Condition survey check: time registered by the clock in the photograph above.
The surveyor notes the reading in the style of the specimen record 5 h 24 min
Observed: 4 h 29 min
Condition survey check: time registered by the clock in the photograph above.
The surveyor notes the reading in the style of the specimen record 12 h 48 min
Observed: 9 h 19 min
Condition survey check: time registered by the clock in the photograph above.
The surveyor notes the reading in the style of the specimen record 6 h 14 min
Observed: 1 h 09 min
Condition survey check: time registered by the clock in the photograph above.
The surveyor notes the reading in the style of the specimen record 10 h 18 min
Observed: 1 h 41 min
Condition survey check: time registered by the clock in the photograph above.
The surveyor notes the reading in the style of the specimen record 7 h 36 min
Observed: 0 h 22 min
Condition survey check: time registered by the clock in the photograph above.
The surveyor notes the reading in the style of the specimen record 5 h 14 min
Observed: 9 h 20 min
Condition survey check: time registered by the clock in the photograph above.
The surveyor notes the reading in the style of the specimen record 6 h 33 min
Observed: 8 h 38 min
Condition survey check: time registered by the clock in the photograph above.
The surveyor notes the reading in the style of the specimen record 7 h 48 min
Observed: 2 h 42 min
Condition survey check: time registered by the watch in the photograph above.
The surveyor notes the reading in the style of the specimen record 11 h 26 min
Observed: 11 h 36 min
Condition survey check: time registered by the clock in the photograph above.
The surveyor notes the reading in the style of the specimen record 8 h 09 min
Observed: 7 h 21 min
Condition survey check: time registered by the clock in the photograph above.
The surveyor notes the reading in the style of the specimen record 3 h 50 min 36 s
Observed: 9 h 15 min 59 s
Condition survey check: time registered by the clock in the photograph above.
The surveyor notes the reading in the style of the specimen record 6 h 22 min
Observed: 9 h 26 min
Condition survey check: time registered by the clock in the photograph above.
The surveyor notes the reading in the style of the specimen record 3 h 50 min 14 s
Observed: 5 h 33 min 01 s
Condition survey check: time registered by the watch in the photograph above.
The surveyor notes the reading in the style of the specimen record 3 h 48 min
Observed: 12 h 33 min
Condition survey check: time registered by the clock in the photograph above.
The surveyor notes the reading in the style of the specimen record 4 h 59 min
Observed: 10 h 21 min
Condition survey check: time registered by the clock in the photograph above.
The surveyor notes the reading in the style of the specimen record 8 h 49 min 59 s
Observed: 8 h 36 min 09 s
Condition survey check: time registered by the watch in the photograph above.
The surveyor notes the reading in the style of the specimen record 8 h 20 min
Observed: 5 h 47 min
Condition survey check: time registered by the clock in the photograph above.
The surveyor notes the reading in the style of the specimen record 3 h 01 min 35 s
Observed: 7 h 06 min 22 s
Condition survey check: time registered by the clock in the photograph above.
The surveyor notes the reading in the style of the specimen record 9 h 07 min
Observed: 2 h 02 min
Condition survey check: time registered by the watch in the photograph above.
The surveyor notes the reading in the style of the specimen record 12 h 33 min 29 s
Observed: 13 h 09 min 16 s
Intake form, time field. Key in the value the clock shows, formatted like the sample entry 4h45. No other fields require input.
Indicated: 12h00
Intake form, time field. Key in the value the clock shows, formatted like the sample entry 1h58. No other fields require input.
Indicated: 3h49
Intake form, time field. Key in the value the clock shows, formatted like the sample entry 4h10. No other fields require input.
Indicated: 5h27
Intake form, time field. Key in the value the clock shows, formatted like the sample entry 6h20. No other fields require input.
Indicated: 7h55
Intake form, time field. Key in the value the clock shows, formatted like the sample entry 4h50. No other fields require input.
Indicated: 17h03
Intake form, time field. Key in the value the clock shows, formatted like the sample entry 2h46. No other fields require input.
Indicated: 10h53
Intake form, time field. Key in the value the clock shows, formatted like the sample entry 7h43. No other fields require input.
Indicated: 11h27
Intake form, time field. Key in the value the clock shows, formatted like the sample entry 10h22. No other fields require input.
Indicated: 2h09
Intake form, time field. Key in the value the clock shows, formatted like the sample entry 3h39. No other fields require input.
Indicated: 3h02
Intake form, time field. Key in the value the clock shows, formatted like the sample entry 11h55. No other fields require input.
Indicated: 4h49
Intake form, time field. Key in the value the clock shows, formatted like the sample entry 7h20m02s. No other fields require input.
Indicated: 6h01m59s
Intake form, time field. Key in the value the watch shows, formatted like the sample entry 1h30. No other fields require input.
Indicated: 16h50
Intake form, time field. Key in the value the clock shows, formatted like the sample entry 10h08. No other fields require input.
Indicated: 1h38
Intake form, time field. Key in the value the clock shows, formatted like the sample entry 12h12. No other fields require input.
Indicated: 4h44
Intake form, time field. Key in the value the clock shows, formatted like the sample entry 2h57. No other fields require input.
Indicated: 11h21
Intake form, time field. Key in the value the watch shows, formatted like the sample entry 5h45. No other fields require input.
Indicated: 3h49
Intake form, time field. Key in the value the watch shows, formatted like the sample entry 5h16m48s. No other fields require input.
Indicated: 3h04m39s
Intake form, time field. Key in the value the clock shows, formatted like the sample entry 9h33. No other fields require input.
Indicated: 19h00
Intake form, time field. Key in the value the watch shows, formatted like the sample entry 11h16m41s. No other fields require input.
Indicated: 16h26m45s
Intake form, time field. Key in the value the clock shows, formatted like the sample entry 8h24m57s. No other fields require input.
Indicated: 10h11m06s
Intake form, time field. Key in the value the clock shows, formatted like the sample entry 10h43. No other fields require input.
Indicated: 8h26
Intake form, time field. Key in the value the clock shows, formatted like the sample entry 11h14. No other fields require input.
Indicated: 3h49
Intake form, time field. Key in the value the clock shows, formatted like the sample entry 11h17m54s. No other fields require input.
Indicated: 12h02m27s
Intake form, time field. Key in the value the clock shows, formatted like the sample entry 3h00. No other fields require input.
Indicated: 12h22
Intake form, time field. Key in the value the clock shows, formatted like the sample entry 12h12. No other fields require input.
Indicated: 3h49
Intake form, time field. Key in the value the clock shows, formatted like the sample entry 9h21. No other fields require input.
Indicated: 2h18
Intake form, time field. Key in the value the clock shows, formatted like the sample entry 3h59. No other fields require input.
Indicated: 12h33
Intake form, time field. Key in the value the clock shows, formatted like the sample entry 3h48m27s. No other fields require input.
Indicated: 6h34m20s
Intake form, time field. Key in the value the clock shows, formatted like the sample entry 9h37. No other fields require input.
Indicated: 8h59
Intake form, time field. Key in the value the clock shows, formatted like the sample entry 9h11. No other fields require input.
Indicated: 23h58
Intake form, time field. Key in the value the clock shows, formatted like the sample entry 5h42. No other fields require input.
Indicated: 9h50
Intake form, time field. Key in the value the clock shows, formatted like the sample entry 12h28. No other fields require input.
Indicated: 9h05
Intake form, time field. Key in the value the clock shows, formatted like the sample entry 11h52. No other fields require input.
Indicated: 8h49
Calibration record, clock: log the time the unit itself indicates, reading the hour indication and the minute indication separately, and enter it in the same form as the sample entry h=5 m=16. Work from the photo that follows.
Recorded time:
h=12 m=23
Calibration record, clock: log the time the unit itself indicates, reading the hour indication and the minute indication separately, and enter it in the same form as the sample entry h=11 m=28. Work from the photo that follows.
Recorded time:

▬▬▬▬▬▬▬▬▬▬

▶ _WHAT THIS TASK INVOLVES_
Pick out every line in the data above that contains the word "enter". Case matters.

▶ _SOLUTION TO THIS PROBLEM_
Calibration record, clock: log the time the unit itself indicates, reading the hour indication and the minute indication separately, and enter it in the same form as the sample entry h=5 m=16. Work from the photo that follows.
Calibration record, clock: log the time the unit itself indicates, reading the hour indication and the minute indication separately, and enter it in the same form as the sample entry h=11 m=28. Work from the photo that follows.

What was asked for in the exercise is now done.